START SELECTED PASSAGE
Overall, two broad, but not mutually exclusive, mechanistic categories exist for the effects of microbiota on metabolic disorders: 1) direct interaction of gut microbiota with local tissue and 2) indirect interaction with distant organs through metabolic signals. It is tempting to speculate that the effects of microbiota on metabolism-related organs, whether capable of modulating inflammatory responses or regulating active molecular signals, are fundamental elements in the process of obesity, which would provide an environment factor as the cause of the complex pathology of obesity. There is compelling evidence supporting modulation of microbiota to treat obesity and related disorders.

Dietary intake appears to be a major regulator of the structure and function of gut microbiota. Results show that carbohydrate restriction and diets rich in fiber and vegetables are associated with health benefits due in part to microbial changes (Cotillard et al., 2013; Mardinoglu et al., 2018). Administration of prebiotics, probiotics and synbiotics have long been proposed as ways of modifying metabolic disorders, which are largely dependent upon altered microbiota composition. Multi-strain probiotic supplementation can reduce liver transaminases, tumor necrosis factor-α level and insulin resistance (Sepideh et al., 2016). Additionally, probiotic Lactobacillus rhamnosus GG is effective in the prevention of hepatic steatosis and injury partly through modulation of hepatic AMPK activation (Zhang et al., 2015), and probiotic strain Bifidobacterium animalis subsp. Lactis 420 supplementation reduces bacterial translocation of Gram-negative bacteria from the Enterobacteriaceae group to normalize adipose-tissue inflammation (Amar et al., 2011). Interventions with prebiotics can also modulate gut microbiota and significantly reduce body weight, percent body fat, and desire for high-calorie foods, as well as improve insulin sensitivity, low-grade chronic inflammation and lipid metabolism (Dewulf et al., 2013; Hume et al., 2017; Nicolucci et al., 2017). In addition to its effect on peripheral organs, prebiotic supplementation also improves appetite control in children with obesity (Hume et al., 2017).
END SELECTED PASSAGE
= WORK TO BE COMPLETED =
Answer these questions using the passage on gut microbiota and obesity.
1. What are the two mechanistic categories for the effects of microbiota on metabolic disorders?
2. Which probiotic strain reduces bacterial translocation of Gram-negative bacteria from the Enterobacteriaceae group?
3. In what group does prebiotic supplementation improve appetite control?
START EXCERPTED DATA
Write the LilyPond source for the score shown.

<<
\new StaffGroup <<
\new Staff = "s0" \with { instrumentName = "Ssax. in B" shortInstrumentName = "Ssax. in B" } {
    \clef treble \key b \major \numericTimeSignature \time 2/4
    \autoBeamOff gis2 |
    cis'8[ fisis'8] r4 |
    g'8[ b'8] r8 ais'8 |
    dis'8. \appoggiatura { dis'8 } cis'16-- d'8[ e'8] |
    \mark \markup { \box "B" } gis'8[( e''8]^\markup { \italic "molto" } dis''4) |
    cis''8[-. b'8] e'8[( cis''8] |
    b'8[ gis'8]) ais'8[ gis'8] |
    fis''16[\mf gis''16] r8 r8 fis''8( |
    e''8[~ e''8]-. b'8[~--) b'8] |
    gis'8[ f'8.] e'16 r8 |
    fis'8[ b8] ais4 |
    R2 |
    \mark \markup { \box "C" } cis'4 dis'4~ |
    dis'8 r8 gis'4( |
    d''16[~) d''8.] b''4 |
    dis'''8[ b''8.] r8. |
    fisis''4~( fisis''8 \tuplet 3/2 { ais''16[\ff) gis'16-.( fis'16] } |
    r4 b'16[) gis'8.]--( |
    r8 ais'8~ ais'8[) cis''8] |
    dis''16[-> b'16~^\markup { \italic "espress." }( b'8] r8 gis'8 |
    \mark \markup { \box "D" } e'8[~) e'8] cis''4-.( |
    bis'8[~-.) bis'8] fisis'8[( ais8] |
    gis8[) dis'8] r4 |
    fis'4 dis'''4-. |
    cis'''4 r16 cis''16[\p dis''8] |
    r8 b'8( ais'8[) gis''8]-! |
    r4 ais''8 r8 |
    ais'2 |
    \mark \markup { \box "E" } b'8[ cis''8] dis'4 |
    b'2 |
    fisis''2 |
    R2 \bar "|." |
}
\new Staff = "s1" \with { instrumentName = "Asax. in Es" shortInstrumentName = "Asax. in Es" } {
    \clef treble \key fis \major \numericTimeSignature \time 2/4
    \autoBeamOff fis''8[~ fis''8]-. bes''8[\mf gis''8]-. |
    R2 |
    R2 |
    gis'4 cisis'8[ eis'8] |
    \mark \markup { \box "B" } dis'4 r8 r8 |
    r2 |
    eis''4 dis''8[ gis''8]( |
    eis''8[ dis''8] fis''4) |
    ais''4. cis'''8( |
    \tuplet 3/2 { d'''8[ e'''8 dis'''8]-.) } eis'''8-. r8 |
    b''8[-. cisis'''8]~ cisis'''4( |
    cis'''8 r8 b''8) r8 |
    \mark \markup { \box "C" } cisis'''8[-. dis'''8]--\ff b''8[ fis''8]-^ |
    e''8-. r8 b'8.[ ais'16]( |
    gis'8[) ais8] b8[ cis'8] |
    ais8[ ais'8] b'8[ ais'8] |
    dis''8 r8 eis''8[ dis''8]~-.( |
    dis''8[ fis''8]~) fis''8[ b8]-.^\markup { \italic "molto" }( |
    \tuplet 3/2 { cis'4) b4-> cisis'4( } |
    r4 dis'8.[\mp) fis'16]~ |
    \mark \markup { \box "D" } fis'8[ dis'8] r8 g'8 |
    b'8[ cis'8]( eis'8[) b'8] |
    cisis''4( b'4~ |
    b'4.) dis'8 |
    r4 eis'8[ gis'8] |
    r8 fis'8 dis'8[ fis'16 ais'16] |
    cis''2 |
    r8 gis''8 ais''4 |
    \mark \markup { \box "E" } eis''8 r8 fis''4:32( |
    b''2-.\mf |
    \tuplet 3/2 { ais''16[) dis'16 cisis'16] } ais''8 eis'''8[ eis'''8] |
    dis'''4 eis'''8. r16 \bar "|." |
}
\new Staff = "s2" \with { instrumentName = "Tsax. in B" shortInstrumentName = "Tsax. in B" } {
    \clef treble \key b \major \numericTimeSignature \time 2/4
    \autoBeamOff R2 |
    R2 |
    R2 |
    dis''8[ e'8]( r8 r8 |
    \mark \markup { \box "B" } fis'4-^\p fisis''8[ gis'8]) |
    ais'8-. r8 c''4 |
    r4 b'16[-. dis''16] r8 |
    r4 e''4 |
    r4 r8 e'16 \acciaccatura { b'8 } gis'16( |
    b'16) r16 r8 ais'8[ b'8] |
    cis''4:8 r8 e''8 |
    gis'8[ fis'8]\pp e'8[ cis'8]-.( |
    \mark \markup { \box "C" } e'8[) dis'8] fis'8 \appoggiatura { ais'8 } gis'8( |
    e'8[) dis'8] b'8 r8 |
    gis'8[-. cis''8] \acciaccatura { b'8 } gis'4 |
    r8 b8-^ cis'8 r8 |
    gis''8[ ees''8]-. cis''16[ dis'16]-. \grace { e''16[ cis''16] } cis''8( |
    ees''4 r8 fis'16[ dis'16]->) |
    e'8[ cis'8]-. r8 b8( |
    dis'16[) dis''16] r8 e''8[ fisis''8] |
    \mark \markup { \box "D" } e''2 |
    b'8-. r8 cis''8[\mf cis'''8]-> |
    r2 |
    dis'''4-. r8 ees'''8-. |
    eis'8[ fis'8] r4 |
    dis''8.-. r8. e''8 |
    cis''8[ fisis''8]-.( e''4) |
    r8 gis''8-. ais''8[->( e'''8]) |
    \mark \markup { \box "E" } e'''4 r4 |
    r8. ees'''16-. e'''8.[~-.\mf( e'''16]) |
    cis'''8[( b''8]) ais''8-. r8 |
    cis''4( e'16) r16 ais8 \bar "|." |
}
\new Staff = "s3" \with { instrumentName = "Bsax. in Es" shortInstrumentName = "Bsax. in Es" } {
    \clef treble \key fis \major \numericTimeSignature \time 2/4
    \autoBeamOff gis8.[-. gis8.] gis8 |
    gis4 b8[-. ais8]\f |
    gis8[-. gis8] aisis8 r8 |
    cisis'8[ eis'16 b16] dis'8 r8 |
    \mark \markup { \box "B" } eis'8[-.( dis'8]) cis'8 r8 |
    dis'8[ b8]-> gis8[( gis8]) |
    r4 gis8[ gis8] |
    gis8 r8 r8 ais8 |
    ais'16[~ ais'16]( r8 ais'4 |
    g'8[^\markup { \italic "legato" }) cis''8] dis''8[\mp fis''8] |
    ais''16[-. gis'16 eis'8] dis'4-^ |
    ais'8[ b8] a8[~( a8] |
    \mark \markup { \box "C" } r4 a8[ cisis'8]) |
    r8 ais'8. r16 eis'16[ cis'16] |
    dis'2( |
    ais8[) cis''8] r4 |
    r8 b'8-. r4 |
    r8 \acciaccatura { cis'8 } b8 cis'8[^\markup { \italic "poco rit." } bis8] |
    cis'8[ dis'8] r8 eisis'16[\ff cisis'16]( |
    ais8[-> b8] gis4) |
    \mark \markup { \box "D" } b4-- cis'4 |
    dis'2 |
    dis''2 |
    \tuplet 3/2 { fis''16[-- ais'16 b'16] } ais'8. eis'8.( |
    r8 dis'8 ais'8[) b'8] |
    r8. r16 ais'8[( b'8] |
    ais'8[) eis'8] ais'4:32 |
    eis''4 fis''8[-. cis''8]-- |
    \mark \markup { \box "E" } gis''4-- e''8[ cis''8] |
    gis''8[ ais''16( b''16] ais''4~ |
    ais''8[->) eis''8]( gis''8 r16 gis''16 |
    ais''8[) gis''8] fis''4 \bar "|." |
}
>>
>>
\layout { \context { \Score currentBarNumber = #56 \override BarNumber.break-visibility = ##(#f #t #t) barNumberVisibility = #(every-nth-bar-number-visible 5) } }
END EXCERPTED DATA
= TASK OUTPUT =
1. Direct interaction of gut microbiota with local tissue, and indirect interaction with distant organs through metabolic signals.
2. Bifidobacterium animalis subsp. Lactis 420.
3. Children with obesity.